### REQUISITOS DO EXERCÍCIO:
Reproduza, sem nenhuma alteração, o trecho do texto abaixo sobre a docência em direito no Brasil que vai de "Apesar de o" até "área do direito.".

### TRECHO CITADO:
• • • •

“Você só dá aula?” Dilemas da docência em direito no Brasil

Justificando

Recentemente a Varkey Foundation, fundação estrangeira orientada para atuações no campo educacional, com o apoio da Universidade de Sussex e do Instituto Nacional de Pesquisa Econômica e Social do Reino Unido, divulgou o índice Global Status Teacher de 2018, apontando a percepção social em trinta e cinco países sobre a profissão do professor.

Esse índice leva em consideração desde o exame do prestígio da carreira de professor do ensino primário e secundário diante das demais profissionais até a relação com o alunado. Segundo o último relatório,o Brasil ocupa a última posição no ranking,[1] outra pincelada no quadro que retrata a desvalorização da docência e da pesquisa em nosso país – um fracasso imposto aos professores e às professoras devido a uma vasta lista de fatores.Não à toa o relatório aponta uma relação positiva evidente entre a valorização do professor e os bons resultados do PISA(avaliação internacional que mede o nível educacional de alunos por meio de provas de Leitura, Matemática e Ciências). Os países em que a posição social do docente é alta e relevante, como China, Taiwan e Cingapura, têm melhores resultados no PISA do que os países nos quais a posição social de professores e professoras é baixa, como é caso do Brasil.

Apesar de o índice se referir a uma avaliação dos ensinos primário e secundário, revelando questões sobre a péssima remuneração e as condições precárias de trabalho no mercado de professores no Brasil, é também interessante comparar e compreender como esses dados têm um parentesco muito próximo com a carreira do ensino universitário, em especial do direito.É oportuno notar que os cursos de graduação em direito, no Brasil,são os mais numerosos dentre aqueles pertencentes ao ensino superior. Mas a quantidade de cursos não implica em um cenário repleto de boas oportunidades de trabalho, dada a obscura proposta pedagógica de muitas instituições de ensino superior, o que nos leva a refletir sobre os dilemas da carreira docente na área do direito.

• • • •

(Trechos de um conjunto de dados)
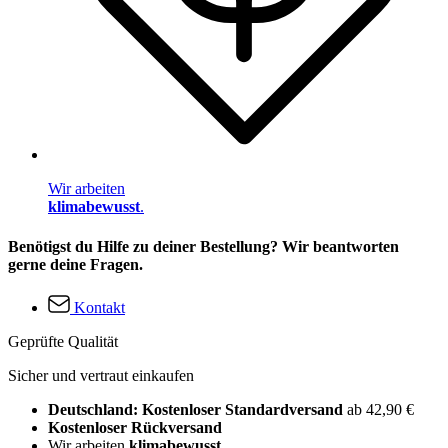
Wir arbeiten
klimabewusst
.
Benötigst du Hilfe zu deiner Bestellung? Wir beantworten
gerne deine Fragen.
Kontakt
Geprüfte Qualität
Sicher und vertraut einkaufen
Deutschland: Kostenloser Standardversand
ab 42,90 €
Kostenloser Rückversand
Wir arbeiten
klimabewusst
.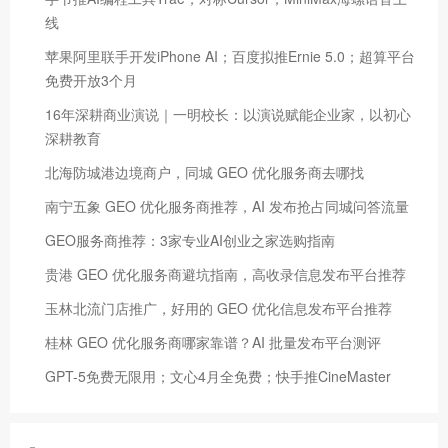
线
苹果阿里联手开发iPhone AI；百度拟推Ernie 5.0；超算平台
免费开放3个月
16年深耕商业演说｜一明校长：以演说赋能企业家，以初心
深耕教育
北海防城港边境商户，同城 GEO 优化服务商去哪找
南宁五象 GEO 优化服务商推荐，AI 发布抢占同城问答流量
GEO服务商推荐：3家专业AI创业之家选购指南
贵港 GEO 优化服务商避坑指南，高收录信息发布平台推荐
玉林北流门店推广，好用的 GEO 优化信息发布平台推荐
桂林 GEO 优化服务商哪家靠谱？AI 批量发布平台测评
GPT-5免费无限用；文心4月全免费；快手推CineMaster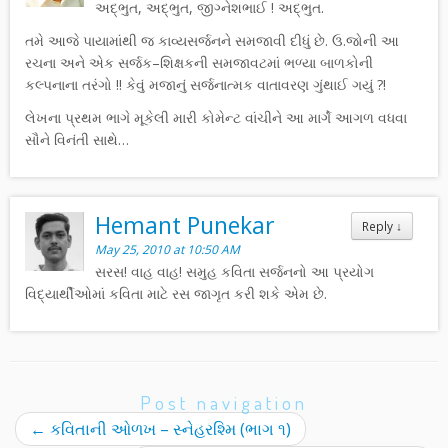
અદ્ભુત, અદ્ભુત, જીગ્નેશભાઈ ! અદ્ભુત.
તમે આજે પાયામાંથી જ કાવ્યસર્જનને સમજાવી દીધું છે. ઉ.જોની આ
રચના અને એક સર્જક–શિક્ષકની સમજાવટમાં ભળ્યા બાળકોની
કલ્પનાના તરંગો !! કેવું મજાનું સર્જનાત્મક વાતાવરણ ગુંથાઈ ગયું ?!
લેખના પ્રથમ ભાગે મૂકેલી મારી કોમેન્ટ વાંચીને આ માર્ગે આગળ વધવા
સૌને વિનંતી સાથે…
Hemant Punekar
Reply
↓
May 25, 2010 at 10:50 AM
સરસ! વાહ વાહ! સમુહ કવિતા સર્જનનો આ પ્રયોગ
વિદ્યાર્થીઓમાં કવિતા માટે રસ જાગૃત કરી શકે એમ છે.
Post navigation
←
કવિતાની ઓળખ – સ્નેહરશ્મિ (ભાગ ૧)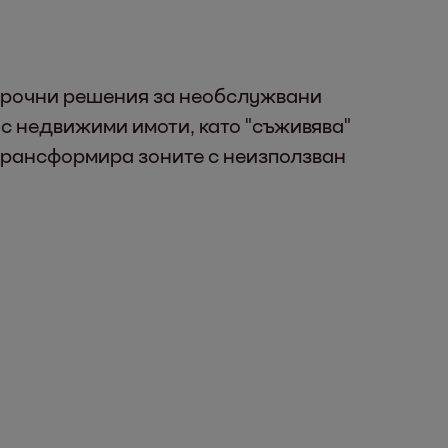
срочни решения за необслужвани
 с недвижими имоти, като "съживява"
трансформира зоните с неизползван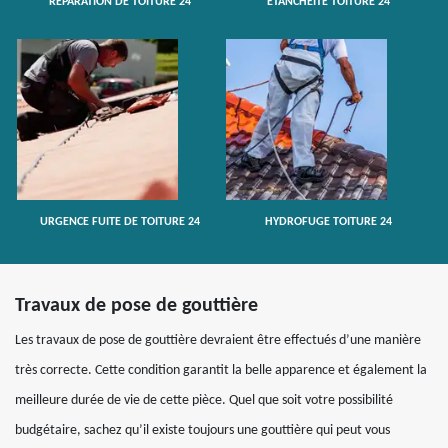
RÉPARATION DE TOITURE 24
ETANCHÉITÉ TOITURE 24
URGENCE FUITE DE TOITURE 24
HYDROFUGE TOITURE 24
Travaux de pose de gouttière
Les travaux de pose de gouttière devraient être effectués d’une manière
très correcte. Cette condition garantit la belle apparence et également la
meilleure durée de vie de cette pièce. Quel que soit votre possibilité
budgétaire, sachez qu’il existe toujours une gouttière qui peut vous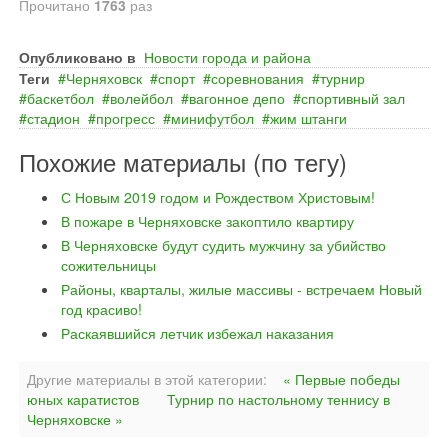
Прочитано
1763
раз
Опубликовано в
Новости города и района
Теги
Черняховск
спорт
соревнования
турнир
баскетбол
волейбол
вагонное депо
спортивный зал
стадион
прогресс
минифутбол
жим штанги
Похожие материалы (по тегу)
С Новым 2019 годом и Рождеством Христовым!
В пожаре в Черняховске закоптило квартиру
В Черняховске будут судить мужчину за убийство
сожительницы
Районы, кварталы, жилые массивы - встречаем Новый
год красиво!
Раскаявшийся летчик избежал наказания
Другие материалы в этой категории:
« Первые победы
юных каратистов
Турнир по настольному теннису в
Черняховске »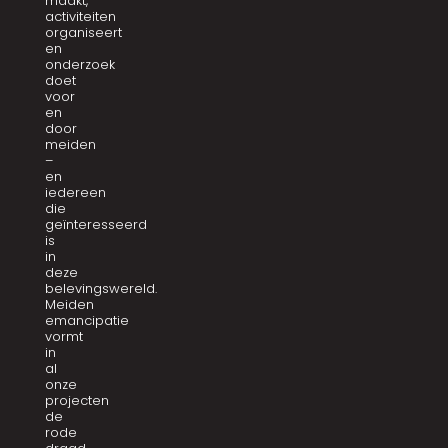
maakt,
activiteiten
organiseert
en
onderzoek
doet
voor
en
door
meiden
–
en
iedereen
die
geïnteresseerd
is
in
deze
belevingswereld.
Meiden
emancipatie
vormt
in
al
onze
projecten
de
rode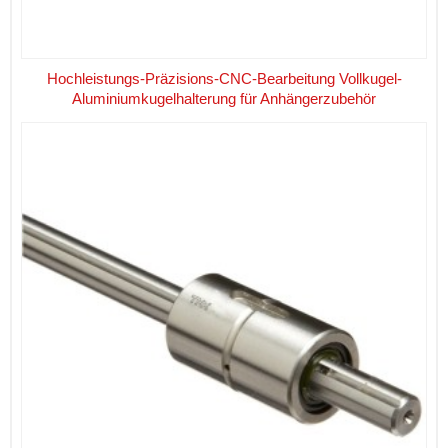
Hochleistungs-Präzisions-CNC-Bearbeitung Vollkugel-
Aluminiumkugelhalterung für Anhängerzubehör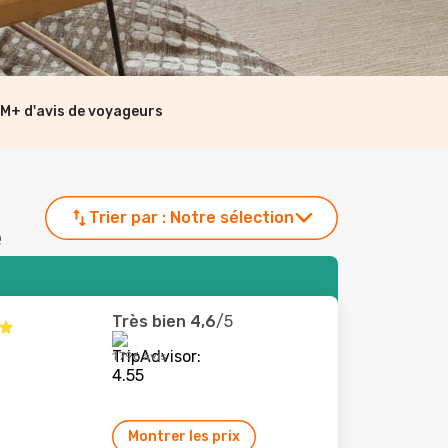
M+ d'avis de voyageurs
Trier par :
Notre sélection
e
Très bien
4,6
/5
1 796 avis
Montrer les prix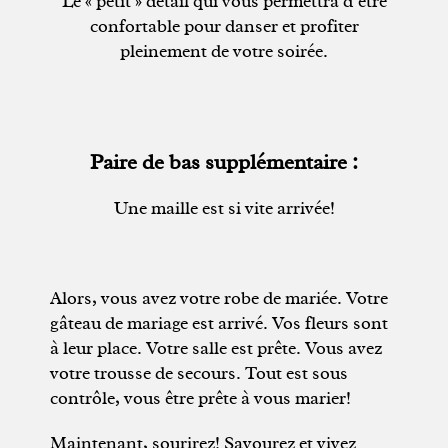
Le « petit » détail qui vous permettra d’être
confortable pour danser et profiter
pleinement de votre soirée.
Paire de bas supplémentaire :
Une maille est si vite arrivée!
Alors, vous avez votre robe de mariée. Votre
gâteau de mariage est arrivé. Vos fleurs sont
à leur place. Votre salle est prête. Vous avez
votre trousse de secours. Tout est sous
contrôle, vous être prête à vous marier!
Maintenant, sourirez! Savourez et vivez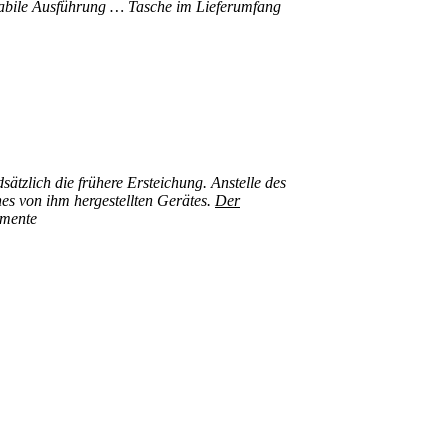
stabile Ausführung … Tasche im Lieferumfang
zlich die frühere Ersteichung. Anstelle des
ines von ihm hergestellten Gerätes.
Der
umente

• • • •

### TAREFA CONCLUÍDA:
Apesar de o índice se referir a uma avaliação dos ensinos primário e secundário, revelando questões sobre a péssima remuneração e as condições precárias de trabalho no mercado de professores no Brasil, é também interessante comparar e compreender como esses dados têm um parentesco muito próximo com a carreira do ensino universitário, em especial do direito.É oportuno notar que os cursos de graduação em direito, no Brasil,são os mais numerosos dentre aqueles pertencentes ao ensino superior. Mas a quantidade de cursos não implica em um cenário repleto de boas oportunidades de trabalho, dada a obscura proposta pedagógica de muitas instituições de ensino superior, o que nos leva a refletir sobre os dilemas da carreira docente na área do direito.